# How to cut a 12.5 radius in some box steel



## Beau (31 Jul 2018)

Got my first welding project to do and needing to fix some 25mm diameter steel tubing to the end of 20mm box. First plan was just to cut a V in the box and just weld the sides but is there an easy way to create a 12.5mm concave on the end of some box? Tried drilling at 25mm but that was messy and going to kill my drill press. Lots to do so dont fancy filing them concave. Thanks


----------



## Trevanion (31 Jul 2018)

The best way I've found to do something similar is to jam a piece of wood into the box section and go at it at the slowest speed you possibly can on a drill press with a holesaw. If looks are unimportant as you're probably covering it with weld anyway you could probably get away just hacking at it with a grinder until it's roughly how you want it.


----------



## sunnybob (31 Jul 2018)

a hole cutter will work if you dont have any oxy acetelyne to burn it out. But you must allow the extra length of box section material to cut a 25 mm hole fully. then slice off the unwanted half of the box section.
Slow and steady wins the race, with oil lubrication often. I recently cut a 42 mm hole in 10 mm thick steel plate with a standard hole cutter. And it still had teeth left.


----------



## Beau (31 Jul 2018)

Had wondered about trying a holesaw. Got 32 to do and looks dont matter just needs to be strong and consistent. Thanks for the tip re pushing some wood inside.


----------



## sunnybob (31 Jul 2018)

youre not going to cut 32 with one hole saw #-o #-o 
buy a half dozen =D> =D> =D> 8)


----------



## Phil Pascoe (31 Jul 2018)

If you haven't a hole saw, stitch drill it. Do e.g. 12 o'clock, 2,4,6,8,10, then 1,7,3,9,5,11 depending on the size of the bit.
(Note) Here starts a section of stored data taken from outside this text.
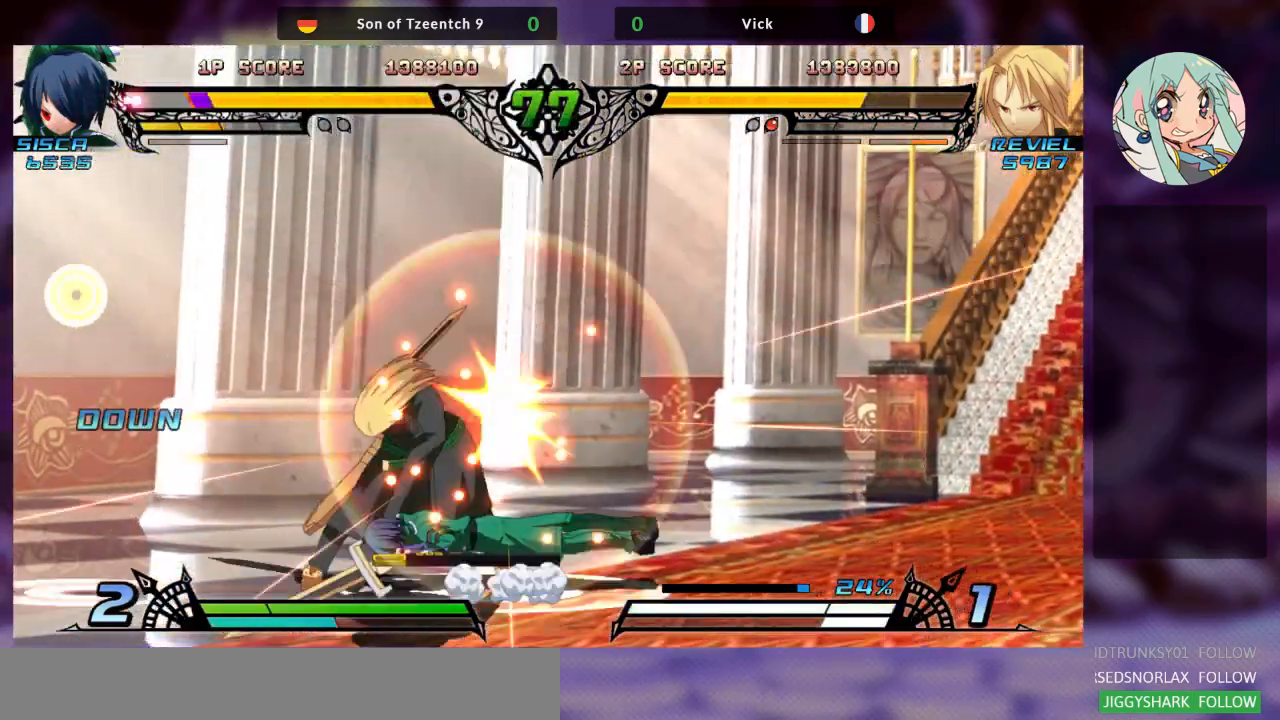
{"dt_ms": 500, "buttons": [], "left_stick": "center", "events": []}
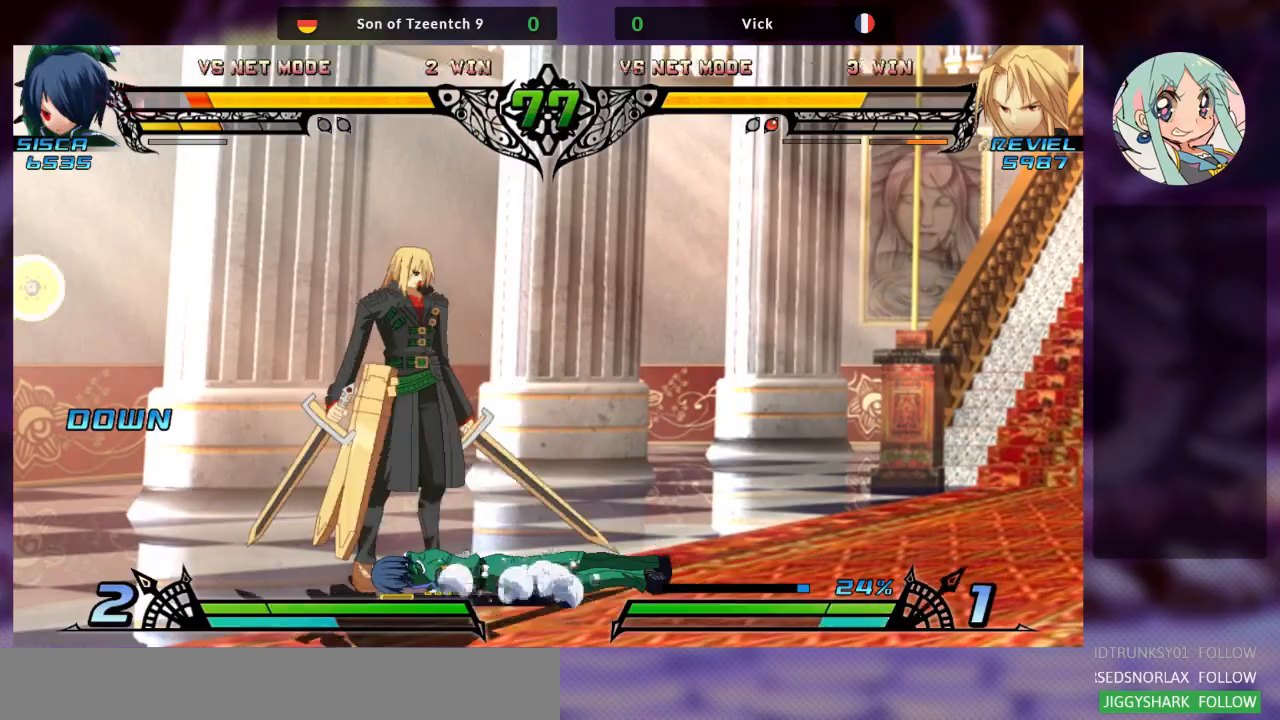
{"dt_ms": 500, "buttons": [], "left_stick": "center", "events": [[133, "left_stick", "up"], [233, "left_stick", "up-right"], [367, "left_stick", "center"]]}
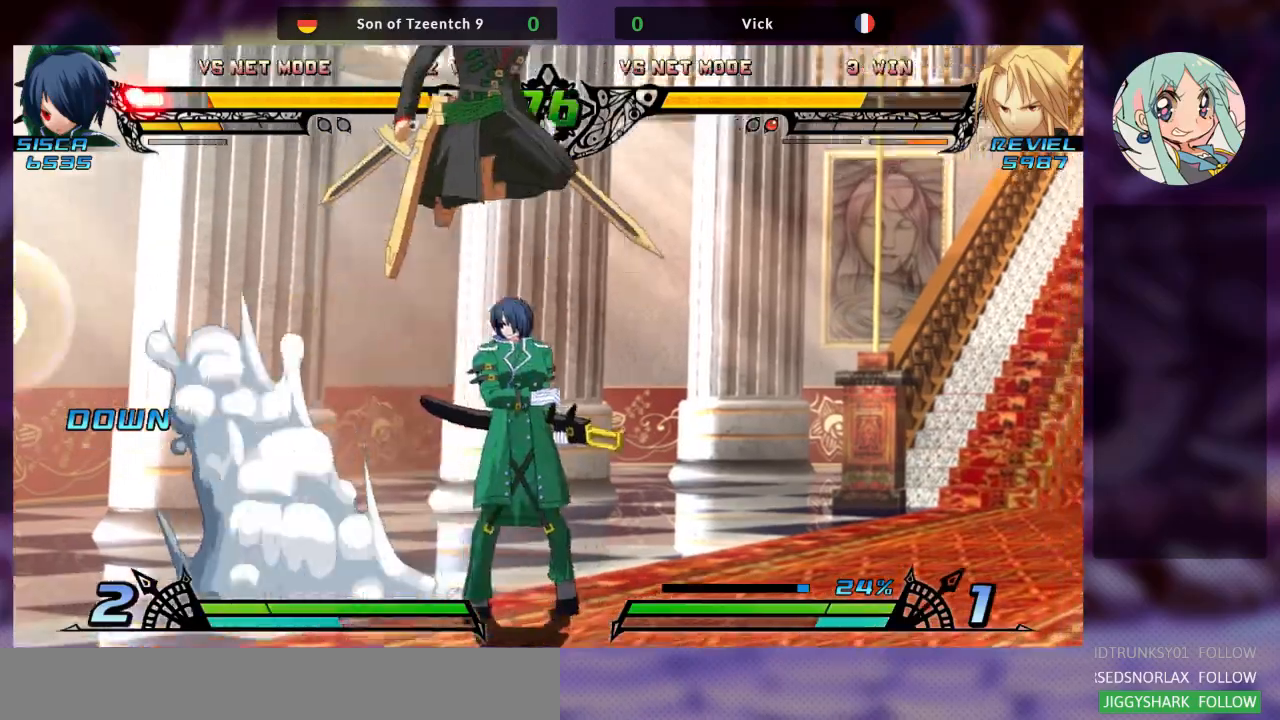
{"dt_ms": 1000, "buttons": [], "left_stick": "down-left"}
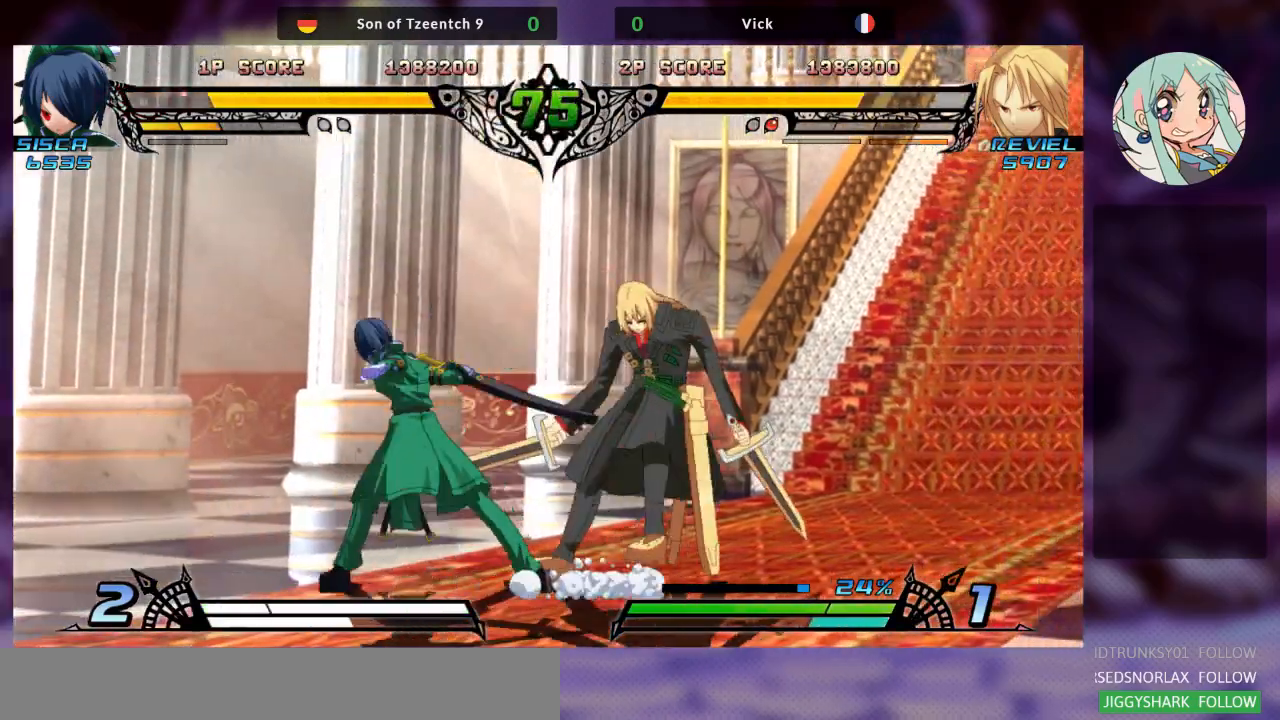
{"dt_ms": 500, "buttons": ["SQUARE"], "left_stick": "down-right"}
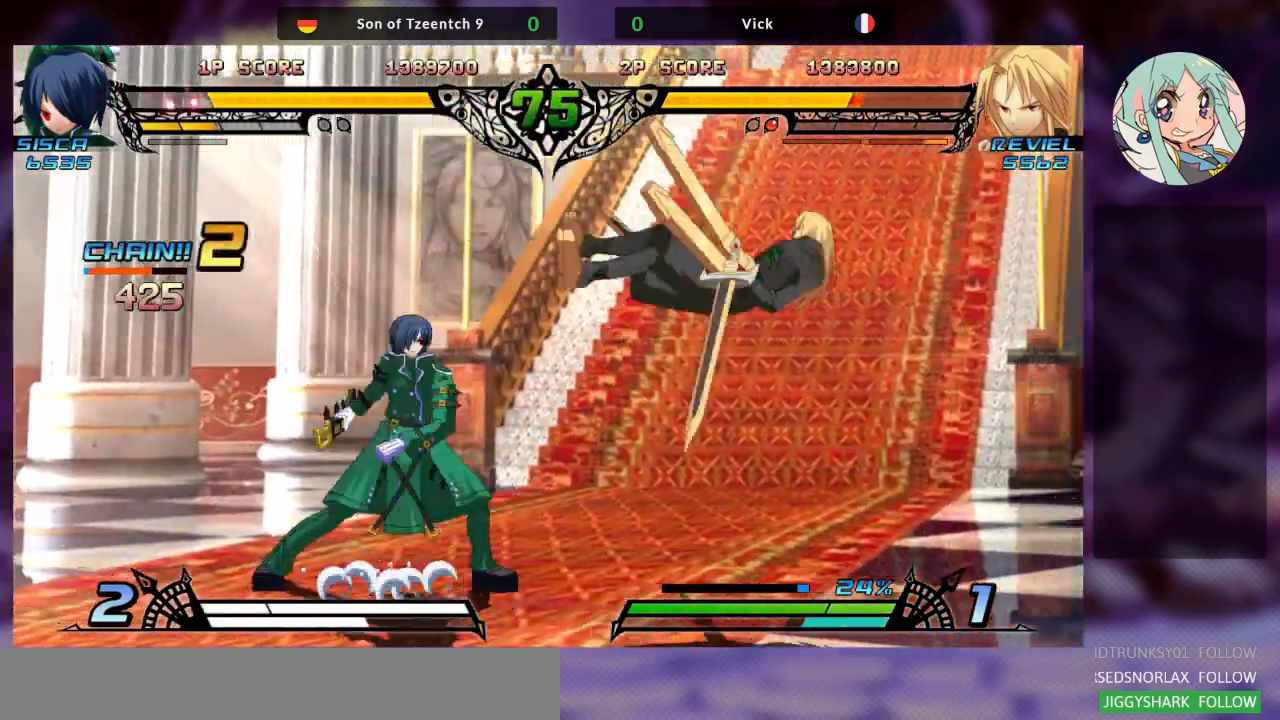
{"dt_ms": 500, "buttons": ["SQUARE"], "left_stick": "right", "events": [[100, "SQUARE", "up"], [100, "left_stick", "right"], [167, "TRIANGLE", "down"], [200, "SQUARE", "down"], [233, "TRIANGLE", "up"], [333, "SQUARE", "up"], [400, "SQUARE", "down"], [400, "TRIANGLE", "down"], [500, "TRIANGLE", "up"]]}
Edit - which is a tedious way of doing 32


----------



## novocaine (31 Jul 2018)

sorry but a decent hole saw will drill that all day long. I've drilled more than that with a starett (the only thing starett I own  )
Clamp 2 lengths in the vice with the seam on the centre line and do 2 at time to cut out the hard work. if you haven't cut the box to length yet then mark it, drill it then cut it with a zip wheel or a reciprocating saw with a metal blade in. 16 holes instead of 32. batch work is a puppy, but with a bit of thought you can make it quicker.
also, oversize it by a mm if you can and use a grinder to nip the edge of to give you a V grove.


----------



## Beau (31 Jul 2018)

Had a quick go with a holesaw that I had . What it didn't like was going through the sidewall of the box as the diameter required is larger than the box section width. Hope that makes sense


----------



## novocaine (31 Jul 2018)

Slow speed. 50rpm or lower.


----------



## --Tom-- (31 Jul 2018)

I’d do it on a linisher with a 25mm contact wheel. If you’re anywhere near Cardiff happy to help out


----------



## Beau (1 Aug 2018)

novocaine":3azfq1wf said:


> Slow speed. 50rpm or lower.



Not got a great drill press and it was at it's slowest speed  Might try a Starett saw though before looking at other options


----------



## Beau (1 Aug 2018)

--Tom--":22m7ors2 said:


> I’d do it on a linisher with a 25mm contact wheel. If you’re anywhere near Cardiff happy to help out



Not got a linisher (new to metal work). Presuming it's a bit like a belt sander? Sounds like a good way to do the job though. Had wondered if there was some sort of diamond drum I could put in the drill press sort of like a drum sander for metal.


----------